Aren’t left-wing Christians guilty of some of the same anachronisms? Why don’t you focus on these in your book?

Absolutely, and I have proposed a number of interpretations in the book that will be challenging for progressives. I have also noted how left-wing interpretations tend, for instance, to impose anachronistic ideas of the separation of church and state on the gospels. I have focused on the Right, however, because right-wing interpretations are increasingly dangerous in our time. They promote hate and the systemic marginalization of disadvantaged groups. As a humanities professor, I consider it my job to resist any form of speech that classifies certain humans as inferior to others. That is exactly what the Republican Jesus’s Gospel of Small Government does.

What can be done to counter the influence of Republican Jesus in contemporary politics? 

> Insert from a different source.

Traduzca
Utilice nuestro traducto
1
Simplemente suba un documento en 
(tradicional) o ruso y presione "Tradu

We need more voices from the middle to protest the abuses of the Bible by the right-wing Trump alliance. Sociological research shows that there is a much greater diversity of political perspectives among centrist Christians who voted for Trump than we see represented in the headlines of mainstream media. Christian voters (on Right and Left) need to know that there are multiple ways to be a politically active Christian.

At the same time, journalists and academics on the Left need to dispense with the taboo about criticizing right-wing influencers’ biblical gaslighting. Any narrative that supports exclusion should be subjected to critical scrutiny, whether it is based on the Bible or not. I hope that Republican Jesus will serve as a helpful resource both for centrists who are skeptical about how right-wing influencers interpret the gospels and for progressives who are ready to dismantle right-wing interpretations in the run-up to this historic presidential election.